Alega, para tanto, e em síntese, que:

- A ré foi condenada pelo Supremo Tribunal de Justiça, em sentença (sic) proferida por acórdão no processo 22640/18.1T8LSB.L1.S1, à restituição, aos autores populares, dos pagamentos adicionais que lhes tenham sido cobrados, em virtude da ativação automática de serviços adicionais não solicitados;

- no entendimento de que nos casos em que a obrigação de pagamento adicional resultar de opções estabelecidas por defeito que tivessem de ser recusadas para evitar o pagamento adicional (ou que nem admitem a possibilidade de recusa), o consumidor tem direito à restituição do referido pagamento;

- concluindo, portanto, que a ativação e exigência do pagamento de serviços adicionais não solicitados é ilegal;

- apesar dessa decisão ter já transitado em julgado, a ré continua a adotar esse comportamento ilegal com todos os autores populares;

- a presente ação popular para defesa de interesses difusos e individuais homogéneos visa paralisar o comportamento ilegal da ré e que os autores populares sejam indemnizados pelos danos causados com o não cumprimento da sentença.


*


Ouvido, o Ministério Público foi do parecer de que a ação não deve prosseguir.

A petição foi indeferida in limine, nos seguintes termos:

“A Lei nº 83/95, de 31/08 (LAP), que veio regular o direito de participação procedimental e de ação popular, define os casos e termos em que é conferido e pode ser exercido, nomeadamente “o direito de ação popular para a prevenção, a cessação ou a perseguição judicial das infrações previstas no nº 3 do artigo 52º, da Constituição.”.

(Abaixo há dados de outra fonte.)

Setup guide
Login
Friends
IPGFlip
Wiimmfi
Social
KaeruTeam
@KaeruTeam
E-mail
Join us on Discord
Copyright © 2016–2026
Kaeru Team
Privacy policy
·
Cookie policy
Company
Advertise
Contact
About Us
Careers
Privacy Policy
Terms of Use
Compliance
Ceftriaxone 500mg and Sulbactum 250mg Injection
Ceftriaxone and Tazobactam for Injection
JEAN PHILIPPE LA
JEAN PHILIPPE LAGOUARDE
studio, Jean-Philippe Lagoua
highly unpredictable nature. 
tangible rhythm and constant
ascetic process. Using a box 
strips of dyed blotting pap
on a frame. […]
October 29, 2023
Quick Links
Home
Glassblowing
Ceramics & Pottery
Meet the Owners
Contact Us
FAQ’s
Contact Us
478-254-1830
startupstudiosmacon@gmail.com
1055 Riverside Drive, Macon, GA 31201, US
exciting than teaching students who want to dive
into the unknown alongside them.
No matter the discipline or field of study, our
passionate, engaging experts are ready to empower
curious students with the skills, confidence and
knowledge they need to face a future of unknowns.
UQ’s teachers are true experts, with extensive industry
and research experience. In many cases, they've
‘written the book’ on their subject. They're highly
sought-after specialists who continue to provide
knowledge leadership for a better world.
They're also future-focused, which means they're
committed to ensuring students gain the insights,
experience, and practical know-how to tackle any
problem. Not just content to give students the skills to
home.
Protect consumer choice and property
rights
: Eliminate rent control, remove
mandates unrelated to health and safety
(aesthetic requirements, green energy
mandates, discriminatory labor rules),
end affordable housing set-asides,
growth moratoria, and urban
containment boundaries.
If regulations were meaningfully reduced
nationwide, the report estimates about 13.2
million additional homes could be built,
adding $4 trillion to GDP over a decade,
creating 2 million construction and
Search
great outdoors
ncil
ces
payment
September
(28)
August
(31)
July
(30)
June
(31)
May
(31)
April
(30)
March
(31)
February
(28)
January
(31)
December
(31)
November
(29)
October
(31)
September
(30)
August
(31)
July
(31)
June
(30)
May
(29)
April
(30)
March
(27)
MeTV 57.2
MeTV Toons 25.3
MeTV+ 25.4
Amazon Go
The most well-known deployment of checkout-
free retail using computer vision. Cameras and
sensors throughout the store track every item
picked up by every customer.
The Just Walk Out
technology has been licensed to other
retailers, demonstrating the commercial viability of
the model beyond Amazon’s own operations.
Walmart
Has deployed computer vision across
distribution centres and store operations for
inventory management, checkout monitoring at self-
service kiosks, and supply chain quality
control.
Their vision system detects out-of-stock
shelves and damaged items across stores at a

Dispõe o artigo 52º, nº 3, da Constituição, que “É conferido a todos, pessoalmente ou através de associações de defesa dos interesses em causa, o direito de ação popular nos casos e termos previstos na lei, incluindo o direito de requerer para o lesado ou lesados a correspondente indemnização, nomeadamente para:

a) Promover a prevenção, a cessação ou a perseguição judicial das infrações contra a saúde pública, os direitos dos consumidores, a qualidade de vida, a preservação do ambiente e do património cultural.

(…)”.

O direito de ação popular só existe, pois, nos casos e termos tipificados na lei.

Vale isto por dizer que sem consagração legal não se pode afirmar a existência de um direito geral a fazer valer posições jurídicas supra individuais através da ação popular, e que o direito de ação popular só pode ser exercido nos termos legalmente previstos.

É fora de dúvidas que é interesse do referido diploma legal “a proteção do consumo de bens e serviços” – cfr. nº 2 do art. 1º da Lei nº 83/95.

Por sua vez, são titulares do direito de ação popular, além do mais, as associações defensoras de tais interesses. Os interesses individuais homogéneos correspondem aos interesses de cada um dos titulares de um interesse difuso stricto sensu ou de um interesse coletivo, sendo o reflexo na esfera individual de um interesse (difuso ou coletivo) que assume natureza supra individual.

A Autora invoca estar a prosseguir na presente ação direitos individuais homogéneos - já reconhecidos, de resto, por decisão transitada em julgado - mas peticiona, além do mais, uma “indemnização global” a ser gerida por si, peticiona uma indemnização por “danos morais” (cuja “razão” assentará, necessariamente, em fundamentos particulares de cada um, atenta a natureza do dano), pede a condenação na abstenção de uma prática que, conforme expressamente reconhece, foi já declarada ilegal, pretendendo ainda que se diga, ao mesmo tempo, ter legitimidade para requerer a “liquidação judicial” (pretensão já indeferida no âmbito do invocado processo e de cuja decisão foi interposto recurso) e a “execução” (de sentença já proferida). Enfim, mistura pedidos de simples apreciação negativa com interesses não homogéneos e, no limite, pretende a condenação no cumprimento de condenação anterior!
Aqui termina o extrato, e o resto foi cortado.